- To do -
Look through the listing below, and wherever a line has the string "wire", pull it out.

- Record set -

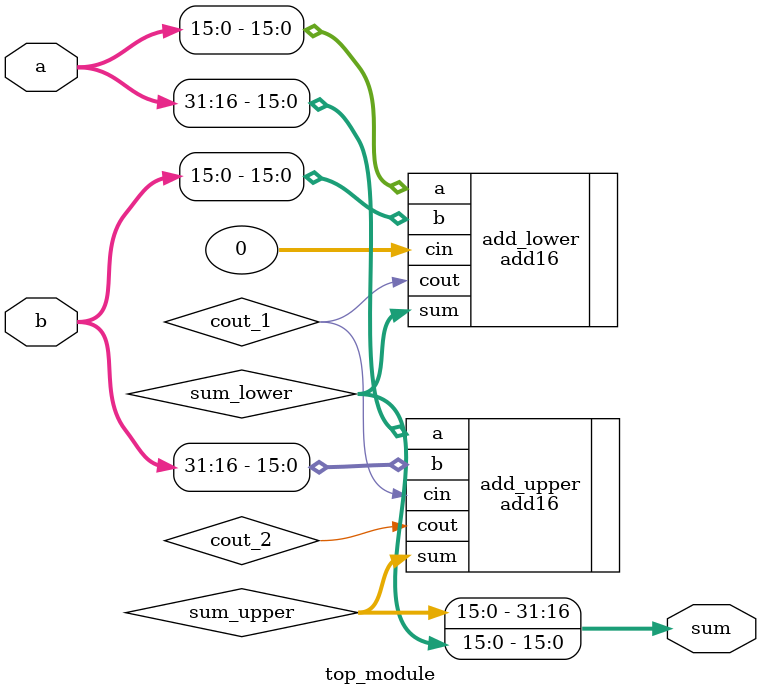
<source format=v>
module top_module(
    input [31:0] a,
    input [31:0] b,
    output [31:0] sum
);
    wire cout_1,cout_2;
    wire [15:0] sum_lower;
    wire [15:0] sum_upper;
    
    add16 add_lower( .a(a[15:0]), .b(b[15:0]), .cin(0), .sum(sum_lower), .cout(cout_1) );
    add16 add_upper( .a(a[31:16]), .b(b[31:16]), .cin(cout_1),.sum(sum_upper), .cout(cout_2) );
    assign sum = {sum_upper,sum_lower};
        

endmodule

</source>
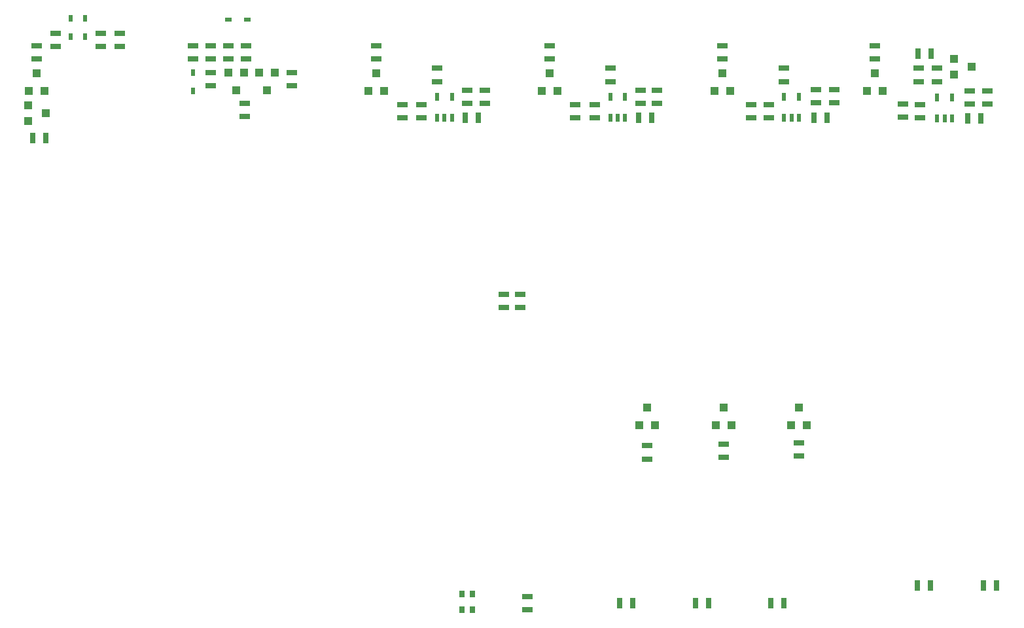
<source format=gbp>
G04 Layer_Color=128*
%FSLAX44Y44*%
%MOMM*%
G71*
G01*
G75*
%ADD12R,0.8000X1.3500*%
%ADD14R,1.3500X0.8000*%
%ADD15R,1.0160X1.0160*%
%ADD16R,0.8500X0.6000*%
%ADD17R,1.0160X1.0160*%
%ADD29R,0.6000X0.8500*%
%ADD59R,0.7500X0.9000*%
%ADD117R,0.5500X1.0000*%
D12*
X989000Y98000D02*
D03*
X1006000D02*
D03*
X891500D02*
D03*
X908500D02*
D03*
X793000D02*
D03*
X810000D02*
D03*
X1281000Y121000D02*
D03*
X1264000D02*
D03*
X1195000D02*
D03*
X1178000D02*
D03*
X1260250Y724968D02*
D03*
X1243250D02*
D03*
X1196500Y809000D02*
D03*
X1179500D02*
D03*
X1061500Y726000D02*
D03*
X1044500D02*
D03*
X834250Y726000D02*
D03*
X817250D02*
D03*
X610500Y726000D02*
D03*
X593500D02*
D03*
X50811Y700000D02*
D03*
X33811D02*
D03*
D14*
X308250Y744750D02*
D03*
Y727750D02*
D03*
X596250Y744500D02*
D03*
Y761500D02*
D03*
X557000Y773000D02*
D03*
Y790000D02*
D03*
X781000Y773000D02*
D03*
Y790000D02*
D03*
X619000Y761500D02*
D03*
Y744500D02*
D03*
X511730Y726000D02*
D03*
Y743000D02*
D03*
X478550Y802500D02*
D03*
Y819500D02*
D03*
X820000Y744500D02*
D03*
Y761500D02*
D03*
X760815Y726000D02*
D03*
Y743000D02*
D03*
X702550Y802500D02*
D03*
Y819500D02*
D03*
X536815Y726000D02*
D03*
Y743000D02*
D03*
X735730Y726000D02*
D03*
Y743000D02*
D03*
X287000Y819500D02*
D03*
Y802500D02*
D03*
X264000D02*
D03*
Y819500D02*
D03*
X369000Y767860D02*
D03*
Y784860D02*
D03*
X1123000Y802500D02*
D03*
Y819500D02*
D03*
X986000Y726000D02*
D03*
Y743000D02*
D03*
X1006000Y773000D02*
D03*
Y790000D02*
D03*
X926000Y802500D02*
D03*
Y819500D02*
D03*
X963000Y726000D02*
D03*
Y743000D02*
D03*
X673500Y89520D02*
D03*
Y106520D02*
D03*
X928000Y303500D02*
D03*
Y286500D02*
D03*
X1025000Y305500D02*
D03*
Y288500D02*
D03*
X829000Y301500D02*
D03*
Y284500D02*
D03*
X664000Y497500D02*
D03*
Y480500D02*
D03*
X643000D02*
D03*
Y497500D02*
D03*
X1182000Y726000D02*
D03*
Y743000D02*
D03*
X1160000Y726500D02*
D03*
Y743500D02*
D03*
X1180000Y790000D02*
D03*
Y773000D02*
D03*
X1204000D02*
D03*
Y790000D02*
D03*
X1246000Y744000D02*
D03*
Y761000D02*
D03*
X1269000D02*
D03*
Y744000D02*
D03*
X1071000Y762500D02*
D03*
Y745500D02*
D03*
X1047250D02*
D03*
Y762500D02*
D03*
X841000Y761500D02*
D03*
Y744500D02*
D03*
X310000Y819500D02*
D03*
Y802500D02*
D03*
X241000D02*
D03*
Y819500D02*
D03*
X264000Y784860D02*
D03*
Y767860D02*
D03*
X146000Y818000D02*
D03*
Y835000D02*
D03*
X122000D02*
D03*
Y818000D02*
D03*
X63000Y835000D02*
D03*
Y818000D02*
D03*
X39000Y802500D02*
D03*
Y819500D02*
D03*
D15*
X928000Y350860D02*
D03*
X917840Y328000D02*
D03*
X938160D02*
D03*
X829000Y350860D02*
D03*
X818840Y328000D02*
D03*
X839160D02*
D03*
X1025000Y350860D02*
D03*
X1014840Y328000D02*
D03*
X1035160D02*
D03*
X1123000Y784000D02*
D03*
X1112840Y761140D02*
D03*
X1133160D02*
D03*
X926000Y784000D02*
D03*
X915840Y761140D02*
D03*
X936160D02*
D03*
X702550Y784000D02*
D03*
X692390Y761140D02*
D03*
X712710D02*
D03*
X478550Y784000D02*
D03*
X468390Y761140D02*
D03*
X488710D02*
D03*
X297160Y762000D02*
D03*
X307320Y784860D02*
D03*
X287000D02*
D03*
X337000Y762000D02*
D03*
X347160Y784860D02*
D03*
X326840D02*
D03*
X39000Y784000D02*
D03*
X28840Y761140D02*
D03*
X49160D02*
D03*
D16*
X287000Y853000D02*
D03*
X311000D02*
D03*
D17*
X1248860Y792160D02*
D03*
X1226000Y802320D02*
D03*
Y782000D02*
D03*
X50811Y732160D02*
D03*
X27951Y742320D02*
D03*
Y722000D02*
D03*
D29*
X83000Y831000D02*
D03*
Y855000D02*
D03*
X241000Y760860D02*
D03*
Y784860D02*
D03*
X101000Y855000D02*
D03*
Y831000D02*
D03*
D59*
X603000Y89520D02*
D03*
X589000D02*
D03*
X603000Y109520D02*
D03*
X589000D02*
D03*
D117*
X1204000Y751968D02*
D03*
X1223000Y724968D02*
D03*
X1213500D02*
D03*
X1204000D02*
D03*
X1223000Y751968D02*
D03*
X1006000Y753000D02*
D03*
X1025000Y726000D02*
D03*
X1015500D02*
D03*
X1006000D02*
D03*
X1025000Y753000D02*
D03*
X781000D02*
D03*
X800000Y726000D02*
D03*
X790500D02*
D03*
X781000D02*
D03*
X800000Y753000D02*
D03*
X557000Y753000D02*
D03*
X576000Y726000D02*
D03*
X566500D02*
D03*
X557000D02*
D03*
X576000Y753000D02*
D03*
M02*

</source>
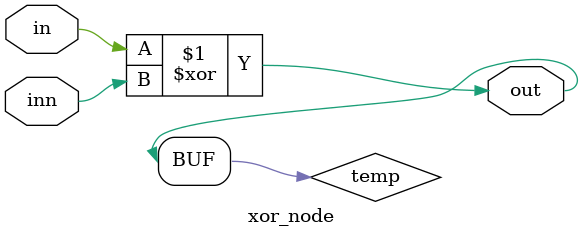
<source format=v>
`define WIDTH 8

module simple_op(a,b,out);
    input   [`WIDTH-1:0]a;
    input   [`WIDTH-1:0]b;
    output  [`WIDTH-1:0]out;
    wire    [`WIDTH-1:0]o;

genvar i;
generate
    for (i = 0; i < `WIDTH;i = i + 1) begin
      xor_node NXOR(                            //Change ***_node N***
        .in(a[i]),.inn(b[i]),
        .out(o[i]));
    end
  endgenerate
  assign out = o;
endmodule

module xor_node(in,inn,out); //Change the title
  input in;
  input inn;
  output out;
  wire temp;
  
  xor(temp,in,inn);         //Change function 
  assign out = temp;
  
endmodule 
</source>
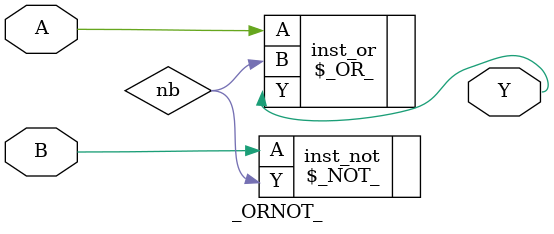
<source format=v>
(* techmap_celltype = "$_ANDNOT_" *)
module _ANDNOT_ (input A, input B, output Y);
    wire nb;
    // Replace ANDNOT: Y = A & ~B
    $_NOT_ inst_not (.A(B), .Y(nb));
    $_AND_ inst_and (.A(A), .B(nb), .Y(Y));
endmodule

(* techmap_celltype = "$_ORNOT_" *)
module _ORNOT_ (input A, input B, output Y);
    wire nb;
    // Replace ORNOT: Y = A | ~B
    $_NOT_ inst_not (.A(B), .Y(nb));
    $_OR_ inst_or (.A(A), .B(nb), .Y(Y));
endmodule
</source>
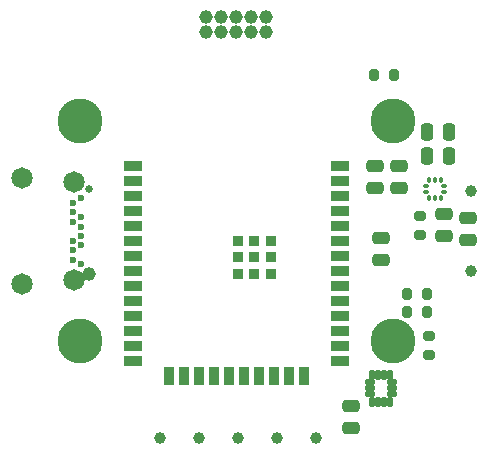
<source format=gbr>
%TF.GenerationSoftware,KiCad,Pcbnew,7.0.9*%
%TF.CreationDate,2023-12-29T19:26:43-05:00*%
%TF.ProjectId,watch-0001,77617463-682d-4303-9030-312e6b696361,v.0.0.1*%
%TF.SameCoordinates,Original*%
%TF.FileFunction,Soldermask,Bot*%
%TF.FilePolarity,Negative*%
%FSLAX46Y46*%
G04 Gerber Fmt 4.6, Leading zero omitted, Abs format (unit mm)*
G04 Created by KiCad (PCBNEW 7.0.9) date 2023-12-29 19:26:43*
%MOMM*%
%LPD*%
G01*
G04 APERTURE LIST*
G04 Aperture macros list*
%AMRoundRect*
0 Rectangle with rounded corners*
0 $1 Rounding radius*
0 $2 $3 $4 $5 $6 $7 $8 $9 X,Y pos of 4 corners*
0 Add a 4 corners polygon primitive as box body*
4,1,4,$2,$3,$4,$5,$6,$7,$8,$9,$2,$3,0*
0 Add four circle primitives for the rounded corners*
1,1,$1+$1,$2,$3*
1,1,$1+$1,$4,$5*
1,1,$1+$1,$6,$7*
1,1,$1+$1,$8,$9*
0 Add four rect primitives between the rounded corners*
20,1,$1+$1,$2,$3,$4,$5,0*
20,1,$1+$1,$4,$5,$6,$7,0*
20,1,$1+$1,$6,$7,$8,$9,0*
20,1,$1+$1,$8,$9,$2,$3,0*%
G04 Aperture macros list end*
%ADD10C,3.800000*%
%ADD11C,1.000000*%
%ADD12C,0.650000*%
%ADD13C,1.150000*%
%ADD14C,0.600000*%
%ADD15C,1.815000*%
%ADD16RoundRect,0.250000X-0.475000X0.250000X-0.475000X-0.250000X0.475000X-0.250000X0.475000X0.250000X0*%
%ADD17RoundRect,0.200000X0.200000X0.275000X-0.200000X0.275000X-0.200000X-0.275000X0.200000X-0.275000X0*%
%ADD18RoundRect,0.200000X-0.275000X0.200000X-0.275000X-0.200000X0.275000X-0.200000X0.275000X0.200000X0*%
%ADD19C,1.168400*%
%ADD20RoundRect,0.102000X0.175000X-0.300000X0.175000X0.300000X-0.175000X0.300000X-0.175000X-0.300000X0*%
%ADD21RoundRect,0.102000X-0.300000X-0.175000X0.300000X-0.175000X0.300000X0.175000X-0.300000X0.175000X0*%
%ADD22RoundRect,0.087500X-0.125000X-0.087500X0.125000X-0.087500X0.125000X0.087500X-0.125000X0.087500X0*%
%ADD23RoundRect,0.087500X-0.087500X-0.125000X0.087500X-0.125000X0.087500X0.125000X-0.087500X0.125000X0*%
%ADD24RoundRect,0.250000X0.250000X0.475000X-0.250000X0.475000X-0.250000X-0.475000X0.250000X-0.475000X0*%
%ADD25RoundRect,0.250000X0.475000X-0.250000X0.475000X0.250000X-0.475000X0.250000X-0.475000X-0.250000X0*%
%ADD26R,1.500000X0.900000*%
%ADD27R,0.900000X1.500000*%
%ADD28R,0.900000X0.900000*%
G04 APERTURE END LIST*
D10*
%TO.C,H1*%
X131234000Y-78559000D03*
%TD*%
D11*
%TO.C,S1*%
X164338000Y-91284000D03*
X164338000Y-84484000D03*
%TD*%
D12*
%TO.C,J2*%
X132013000Y-84284000D03*
D13*
X132013000Y-91484000D03*
D14*
X131363000Y-90684000D03*
X130663000Y-90284000D03*
X130663000Y-89484000D03*
X131363000Y-89084000D03*
X130663000Y-88684000D03*
X131363000Y-88284000D03*
X131363000Y-87484000D03*
X130663000Y-87084000D03*
X131363000Y-86684000D03*
X130663000Y-86284000D03*
X130663000Y-85484000D03*
X131363000Y-85084000D03*
D15*
X130773000Y-83754000D03*
X130773000Y-92014000D03*
X126373000Y-92374000D03*
X126373000Y-83394000D03*
%TD*%
D10*
%TO.C,H4*%
X157734000Y-97209000D03*
%TD*%
%TO.C,H3*%
X157734000Y-78559000D03*
%TD*%
%TO.C,H2*%
X131234000Y-97209000D03*
%TD*%
D16*
%TO.C,C7*%
X162052000Y-86426000D03*
X162052000Y-88326000D03*
%TD*%
D11*
%TO.C,TP4*%
X144609333Y-105410000D03*
%TD*%
D17*
%TO.C,R10*%
X160591000Y-93218000D03*
X158941000Y-93218000D03*
%TD*%
D18*
%TO.C,R18*%
X160020000Y-86551000D03*
X160020000Y-88201000D03*
%TD*%
D19*
%TO.C,J3*%
X146977100Y-69786500D03*
X145707100Y-69786500D03*
X144437100Y-69786500D03*
X143167100Y-69786500D03*
X141897100Y-69786500D03*
X146977100Y-71056500D03*
X145707100Y-71056500D03*
X144437100Y-71056500D03*
X143167100Y-71056500D03*
X141897100Y-71056500D03*
%TD*%
D20*
%TO.C,U3*%
X157468000Y-102346500D03*
X156968000Y-102346500D03*
X156468000Y-102346500D03*
X155968000Y-102346500D03*
D21*
X155808000Y-101686500D03*
X155808000Y-101186500D03*
X155808000Y-100686500D03*
D20*
X155968000Y-100026500D03*
X156468000Y-100026500D03*
X156968000Y-100026500D03*
X157468000Y-100026500D03*
D21*
X157628000Y-100686500D03*
X157628000Y-101186500D03*
X157628000Y-101686500D03*
%TD*%
D18*
%TO.C,R19*%
X160782000Y-96711000D03*
X160782000Y-98361000D03*
%TD*%
D11*
%TO.C,TP5*%
X141307333Y-105410000D03*
%TD*%
%TO.C,TP1*%
X138005333Y-105410000D03*
%TD*%
D22*
%TO.C,U4*%
X160527500Y-84578000D03*
X160527500Y-84078000D03*
D23*
X160790000Y-83565500D03*
X161290000Y-83565500D03*
X161790000Y-83565500D03*
D22*
X162052500Y-84078000D03*
X162052500Y-84578000D03*
D23*
X161790000Y-85090500D03*
X161290000Y-85090500D03*
X160790000Y-85090500D03*
%TD*%
D24*
%TO.C,C9*%
X162494000Y-79502000D03*
X160594000Y-79502000D03*
%TD*%
D11*
%TO.C,TP2*%
X147911333Y-105410000D03*
%TD*%
D24*
%TO.C,C11*%
X162494000Y-81534000D03*
X160594000Y-81534000D03*
%TD*%
D16*
%TO.C,C8*%
X164084000Y-86746000D03*
X164084000Y-88646000D03*
%TD*%
D17*
%TO.C,R17*%
X157797000Y-74676000D03*
X156147000Y-74676000D03*
%TD*%
%TO.C,R11*%
X160591000Y-94742000D03*
X158941000Y-94742000D03*
%TD*%
D25*
%TO.C,C10*%
X154178000Y-104582000D03*
X154178000Y-102682000D03*
%TD*%
%TO.C,C6*%
X156210000Y-84262000D03*
X156210000Y-82362000D03*
%TD*%
%TO.C,C5*%
X158242000Y-84262000D03*
X158242000Y-82362000D03*
%TD*%
D11*
%TO.C,TP3*%
X151213333Y-105410000D03*
%TD*%
D26*
%TO.C,U1*%
X153276000Y-82374000D03*
X153276000Y-83644000D03*
X153276000Y-84914000D03*
X153276000Y-86184000D03*
X153276000Y-87454000D03*
X153276000Y-88724000D03*
X153276000Y-89994000D03*
X153276000Y-91264000D03*
X153276000Y-92534000D03*
X153276000Y-93804000D03*
X153276000Y-95074000D03*
X153276000Y-96344000D03*
X153276000Y-97614000D03*
X153276000Y-98884000D03*
D27*
X150241000Y-100134000D03*
X148971000Y-100134000D03*
X147701000Y-100134000D03*
X146431000Y-100134000D03*
X145161000Y-100134000D03*
X143891000Y-100134000D03*
X142621000Y-100134000D03*
X141351000Y-100134000D03*
X140081000Y-100134000D03*
X138811000Y-100134000D03*
D26*
X135776000Y-98884000D03*
X135776000Y-97614000D03*
X135776000Y-96344000D03*
X135776000Y-95074000D03*
X135776000Y-93804000D03*
X135776000Y-92534000D03*
X135776000Y-91264000D03*
X135776000Y-89994000D03*
X135776000Y-88724000D03*
X135776000Y-87454000D03*
X135776000Y-86184000D03*
X135776000Y-84914000D03*
X135776000Y-83644000D03*
X135776000Y-82374000D03*
D28*
X147426000Y-88694000D03*
X147426000Y-90094000D03*
X147426000Y-91494000D03*
X146026000Y-91494000D03*
X144626000Y-91494000D03*
X144626000Y-90094000D03*
X144626000Y-88694000D03*
X146026000Y-88694000D03*
X146026000Y-90094000D03*
%TD*%
D25*
%TO.C,C12*%
X156718000Y-90358000D03*
X156718000Y-88458000D03*
%TD*%
M02*

</source>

- Reply -
    wire cout_1,cout_2;
    wire [15:0] sum_lower;
    wire [15:0] sum_upper;
    wire    [`WIDTH-1:0]o;
  wire temp;
    wire nb;
    wire nb;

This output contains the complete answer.